Task data:
--- START ---

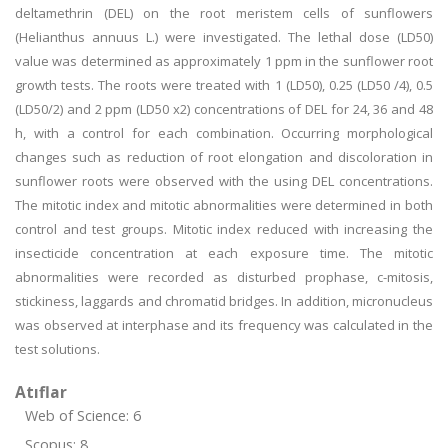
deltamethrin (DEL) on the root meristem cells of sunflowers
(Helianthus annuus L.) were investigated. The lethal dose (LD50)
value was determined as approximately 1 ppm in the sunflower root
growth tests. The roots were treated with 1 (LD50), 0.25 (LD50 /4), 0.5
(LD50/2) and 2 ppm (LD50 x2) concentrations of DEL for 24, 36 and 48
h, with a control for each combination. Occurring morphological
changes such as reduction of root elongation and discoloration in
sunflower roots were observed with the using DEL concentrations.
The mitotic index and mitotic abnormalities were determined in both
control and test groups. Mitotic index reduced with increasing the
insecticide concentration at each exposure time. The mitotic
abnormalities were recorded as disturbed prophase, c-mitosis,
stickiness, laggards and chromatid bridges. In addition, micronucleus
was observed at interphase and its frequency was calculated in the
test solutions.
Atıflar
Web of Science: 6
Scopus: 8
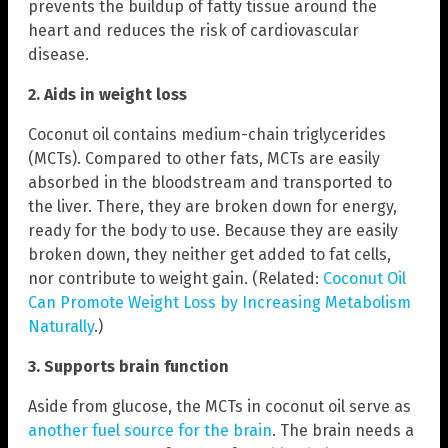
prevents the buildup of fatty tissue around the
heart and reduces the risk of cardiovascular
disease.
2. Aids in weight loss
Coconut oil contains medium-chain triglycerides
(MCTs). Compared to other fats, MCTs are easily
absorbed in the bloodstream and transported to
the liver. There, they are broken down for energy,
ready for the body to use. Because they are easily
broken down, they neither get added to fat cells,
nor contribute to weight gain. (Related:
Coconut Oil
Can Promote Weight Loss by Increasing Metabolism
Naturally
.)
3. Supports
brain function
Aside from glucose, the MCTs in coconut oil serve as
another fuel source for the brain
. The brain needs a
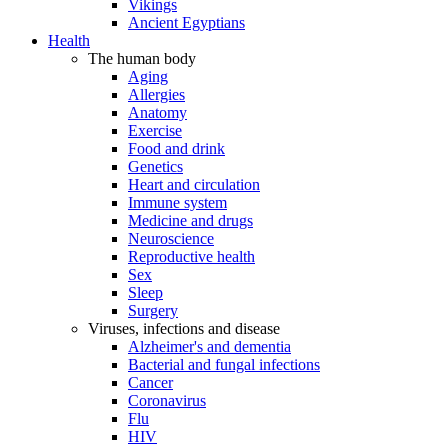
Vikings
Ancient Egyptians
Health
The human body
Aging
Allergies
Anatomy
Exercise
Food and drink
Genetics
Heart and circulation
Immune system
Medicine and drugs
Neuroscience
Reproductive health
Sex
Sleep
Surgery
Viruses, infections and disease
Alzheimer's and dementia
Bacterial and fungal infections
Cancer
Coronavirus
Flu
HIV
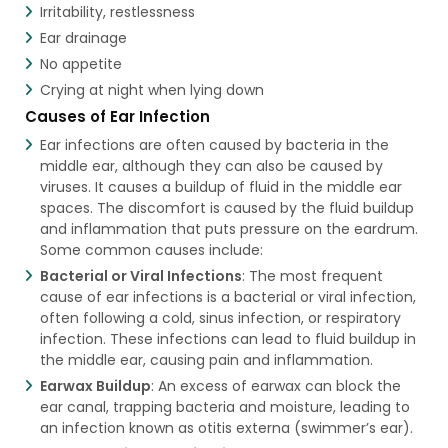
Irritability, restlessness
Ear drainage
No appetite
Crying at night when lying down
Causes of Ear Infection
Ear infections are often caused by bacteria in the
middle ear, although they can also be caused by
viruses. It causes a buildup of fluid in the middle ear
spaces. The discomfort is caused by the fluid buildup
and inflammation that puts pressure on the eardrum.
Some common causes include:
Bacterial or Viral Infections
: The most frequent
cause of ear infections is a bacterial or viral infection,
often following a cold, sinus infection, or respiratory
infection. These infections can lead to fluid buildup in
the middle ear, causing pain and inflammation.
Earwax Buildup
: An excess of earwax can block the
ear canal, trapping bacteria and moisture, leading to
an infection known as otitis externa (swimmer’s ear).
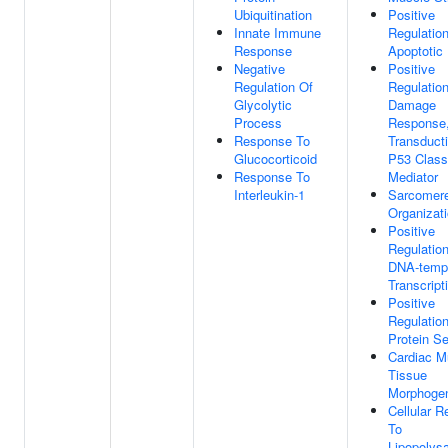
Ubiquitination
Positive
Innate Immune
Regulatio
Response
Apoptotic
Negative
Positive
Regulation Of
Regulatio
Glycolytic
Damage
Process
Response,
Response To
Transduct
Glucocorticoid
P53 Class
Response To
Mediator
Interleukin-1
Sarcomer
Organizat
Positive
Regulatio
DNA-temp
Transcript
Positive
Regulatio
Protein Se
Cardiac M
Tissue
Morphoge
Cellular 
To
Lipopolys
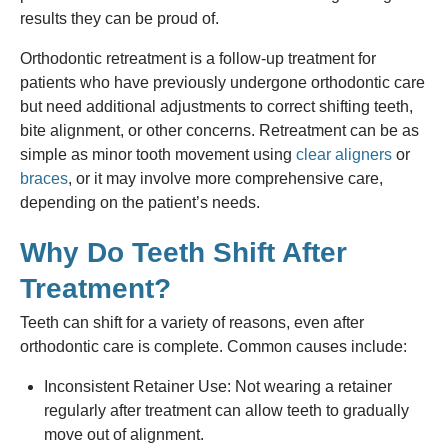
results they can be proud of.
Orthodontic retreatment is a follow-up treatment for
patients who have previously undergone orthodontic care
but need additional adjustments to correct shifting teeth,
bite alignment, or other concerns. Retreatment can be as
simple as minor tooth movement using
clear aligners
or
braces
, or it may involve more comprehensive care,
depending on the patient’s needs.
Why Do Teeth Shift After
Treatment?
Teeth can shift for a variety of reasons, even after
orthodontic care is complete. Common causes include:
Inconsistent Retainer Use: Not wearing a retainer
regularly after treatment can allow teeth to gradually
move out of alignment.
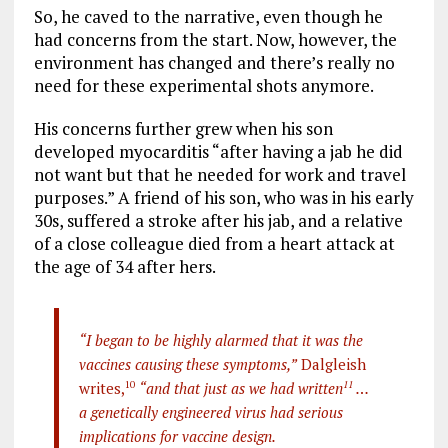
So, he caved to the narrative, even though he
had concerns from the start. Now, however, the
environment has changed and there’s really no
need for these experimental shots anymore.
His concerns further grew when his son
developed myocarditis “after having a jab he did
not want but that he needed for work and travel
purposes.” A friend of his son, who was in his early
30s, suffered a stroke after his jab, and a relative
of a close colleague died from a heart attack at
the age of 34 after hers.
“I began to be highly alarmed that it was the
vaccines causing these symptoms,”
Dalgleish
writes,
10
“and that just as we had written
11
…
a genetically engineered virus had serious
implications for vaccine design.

--- END ---

Required action:
Find every line in the records above that contains the word "caused", and copy each one.

Answer to this task:
Ear infections are often caused by bacteria in the
middle ear, although they can also be caused by
spaces. The discomfort is caused by the fluid buildup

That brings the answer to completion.